Collected data
Start of Block

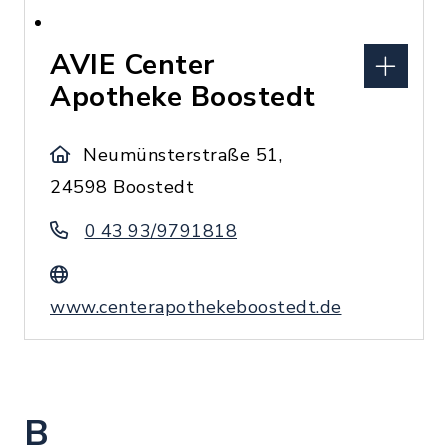
AVIE Center
Apotheke Boostedt
Neumünsterstraße 51,
24598 Boostedt
0 43 93/9791818
www.centerapothekeboostedt.de
B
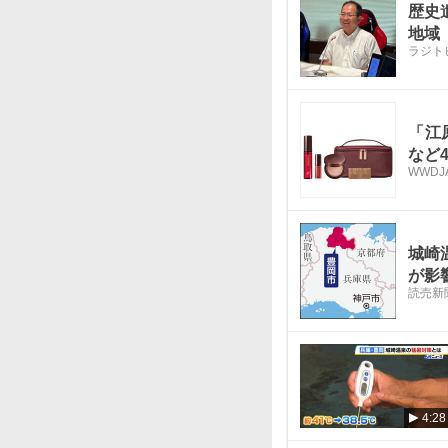
歴史
地域
ラジト
「江
など
WWDJA
城崎
が影
読売新
4:28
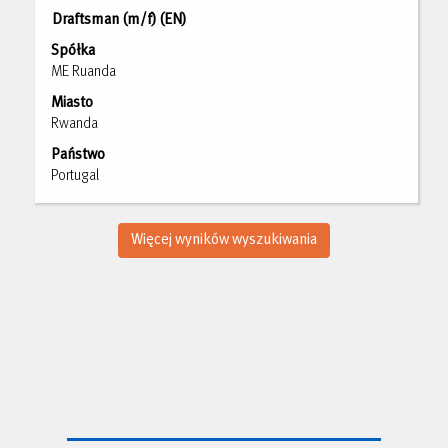
pracy.
Tytuł
Zaznacz
Draftsman (m/f) (EN)
za
Spółka
pomocą
ME Ruanda
spacji,
Miasto
aby
Rwanda
wyświetlić
pełną
Państwo
treść
Portugal
danych
oferty
pracy.
Więcej wyników wyszukiwania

End of Block

Set each line of the records down again exactly as it reads. Omit the pictures.

YOUR RESPONSE —
AVIE Center
Apotheke Boostedt
Neumünsterstraße 51,
24598 Boostedt
0 43 93/9791818
www.centerapothekeboostedt.de
B
歴史
地域
ラジト
「江
など
WWDJA
城崎
が影
読売新
4:28
pracy.
Tytuł
Zaznacz
Draftsman (m/f) (EN)
za
Spółka
pomocą
ME Ruanda
spacji,
Miasto
aby
Rwanda
wyświetlić
pełną
Państwo
treść
Portugal
danych
oferty
pracy.
Więcej wyników wyszukiwania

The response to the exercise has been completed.